Tens de compreender, Bernardo, o que te diferencia destas três personalidades. Quando escrevo de modo espontâneo como Caeiro, intelectual como Reis, ou extravagante como Campos, o meu ser fluí pelas suas identidades livremente. Pintei o quadro das suas vidas, moldei os seus traços psicológicos e físicos, enfim, contornei nitidamente o que inicialmente eram formas indefinidas.
O que são estes três homens senão a expressão de posições opostas sobre a vida, a estética, e a literatura? Já te apercebeste, Bernardo, de que esta diversidade tão grande de mentalidades reflecte a minha multiplicidade interior? A vida, por vezes, é tão vazia de conteúdo e de pessoas que se torna necessário simular outras vidas para experienciar o que me passa ao lado. Ser complexo, Bernardo, permite-me ser todos, e, assim, nenhum. Os heterónimos representam o nada que é tudo. Sem eles, o vulgar e solitário Fernando Pessoa deixa-se subjugar pelo tédio.
É nestes devaneios e angústias existenciais que a fadiga incentiva que eu recorro a ti, Bernardo, um pobre ajudante de guarda-livros. És como uma muleta, um estado de quase inconsciência, um andar ausente pelas ruas de Lisboa. Careces de vida autónoma, meu caro amigo (não quero que te sintas diminuído por isto!).
Concluo a minha carta com um pensamento profundo, bem ao teu gosto. A Arte tem fim na própria Arte. A actividade literária dos meus heterónimos busca a beleza estética que só eles tornam possível.

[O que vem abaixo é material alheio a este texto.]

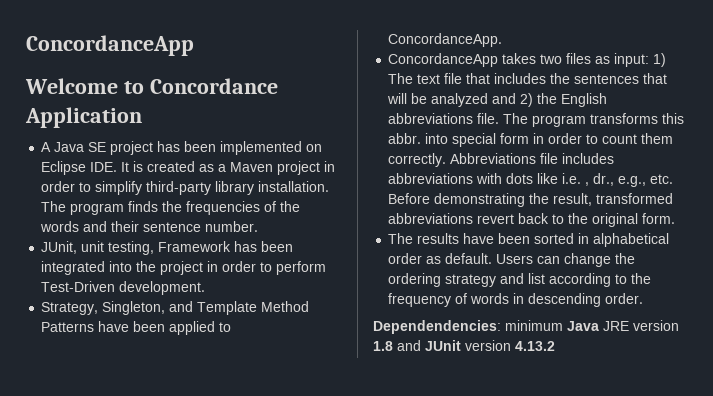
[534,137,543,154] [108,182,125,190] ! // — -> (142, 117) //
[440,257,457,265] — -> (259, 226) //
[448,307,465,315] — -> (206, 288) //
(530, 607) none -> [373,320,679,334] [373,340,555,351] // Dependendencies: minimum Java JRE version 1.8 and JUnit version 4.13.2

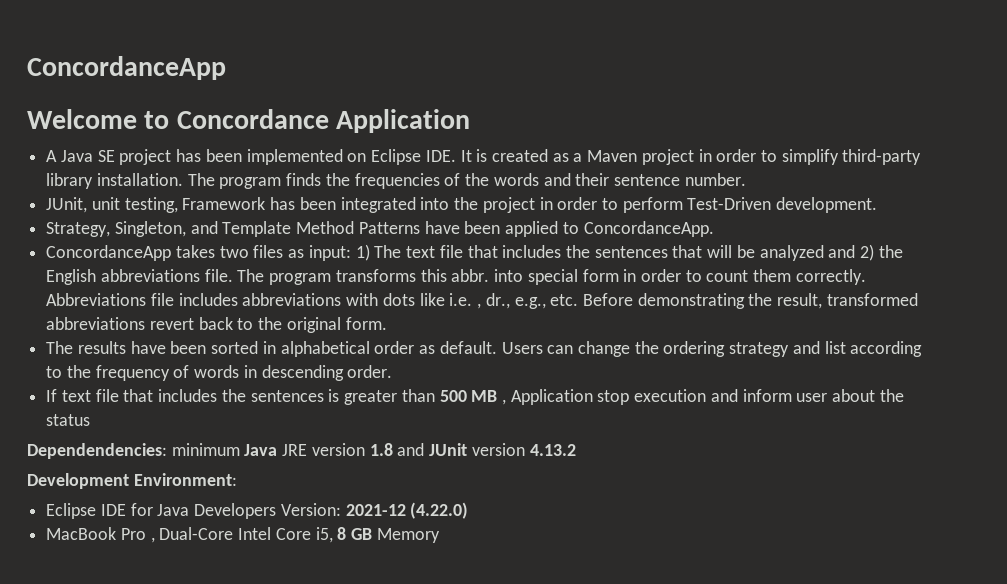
(644, 298) none -> [46,389,904,405] [46,414,91,426] // If text file that includes the sentences is greater than 500 MB , Application stop execution and inform user about the status
(555, 346) none -> [27,473,237,489] [46,502,469,519] [46,527,440,543] // Development Environment: // Eclipse IDE for Java Developers Version: 2021-12 (4.22.0) // MacBook Pro , Dual-Core Intel Core i5, 8 GB Memory

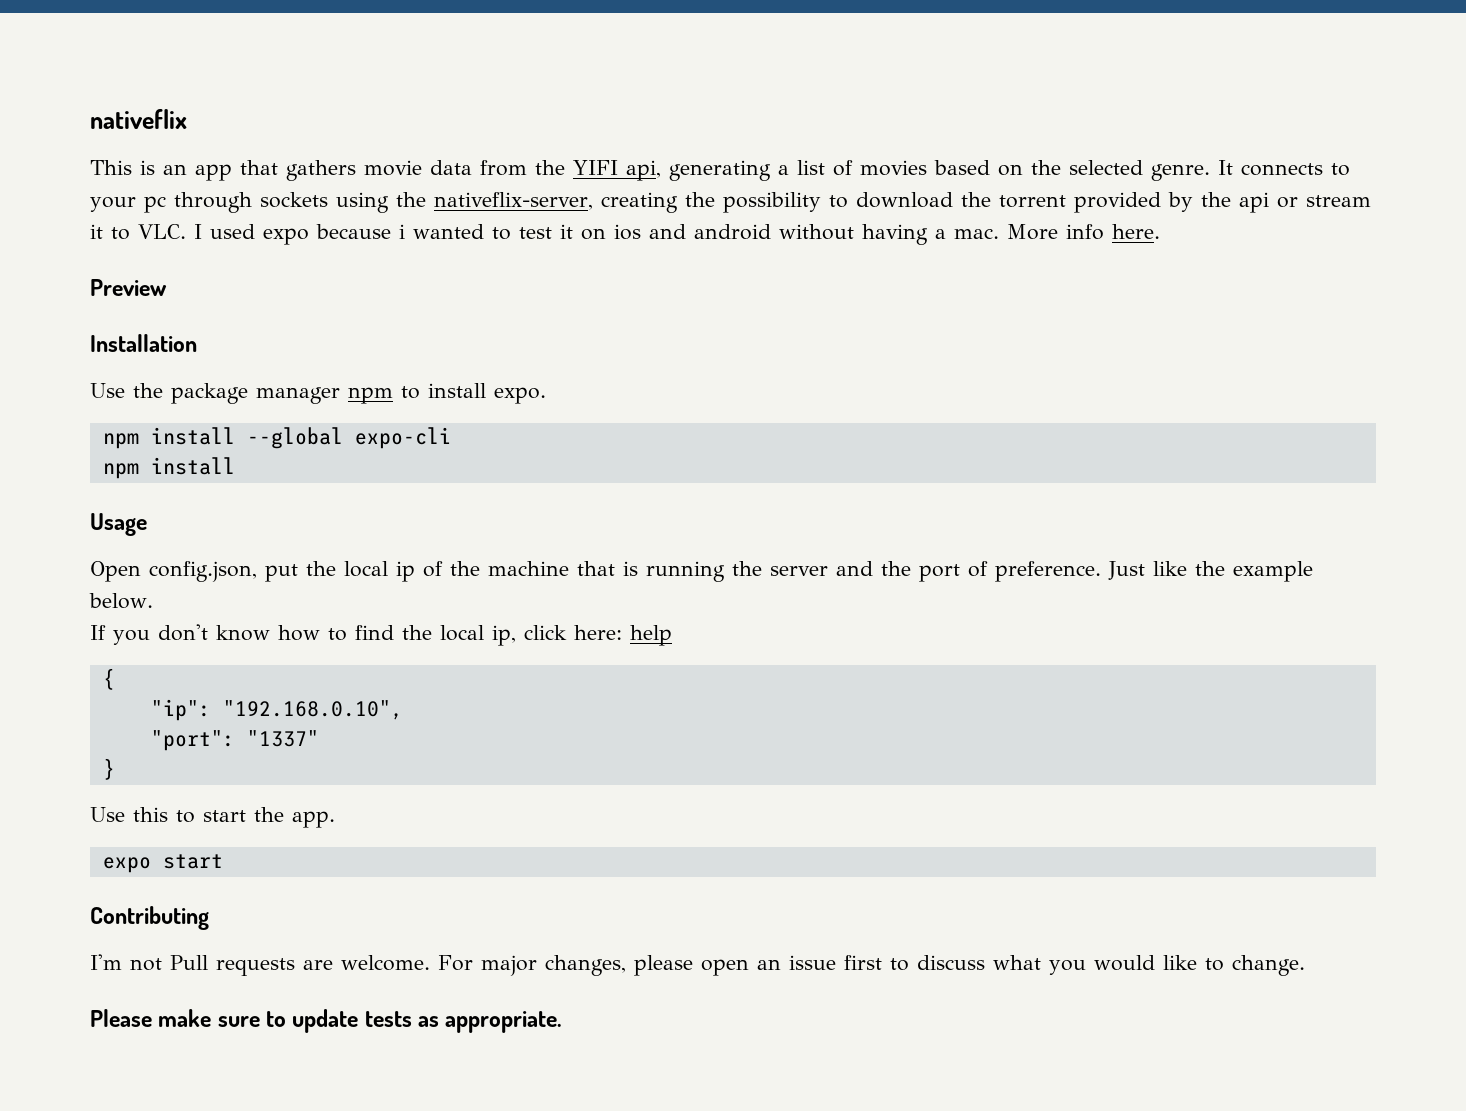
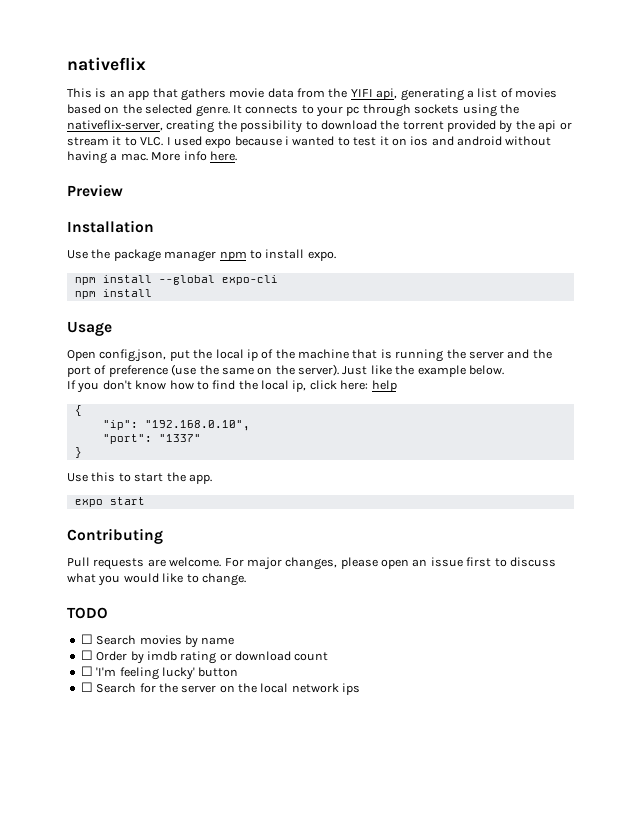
[995,561,1101,582] preference. -> [108,364,339,377] preference (use the same on the server).
[90,954,162,971] I'm not -> (163, 536) none
[90,1009,562,1033] Please make sure to update tests as appropriate. -> [67,607,108,619] [80,634,235,648] [80,650,329,664] [80,666,239,680] [80,682,361,695] TODO // ☐ Search movies by name // ☐ Order by imdb rating or download count // ☐ 'I'm feeling lucky' button // ☐ Search for the server on the local network ips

Espero que te tenha esclarecido quanto à tua condição de semi-heterónimo.
Cumprimentos,
Fernando Pessoa.

PS – Obrigado pelo manuscrito que me emprestaste do teu “Livro do Desassossego”. Apreciei particularmente este fragmento, reflecte precisamente a angústia de me saber sempre só: «(…) De tanto pensar-me, sou já meus pensamentos mas não eu. Sondei-me e deixei cair a sonda; vivo a pensar se sou fundo ou não, sem outra sonda agora senão o olhar que me mostra, claro a negro no espelho do poço alto, meu próprio rosto que me contempla contemplá-lo.».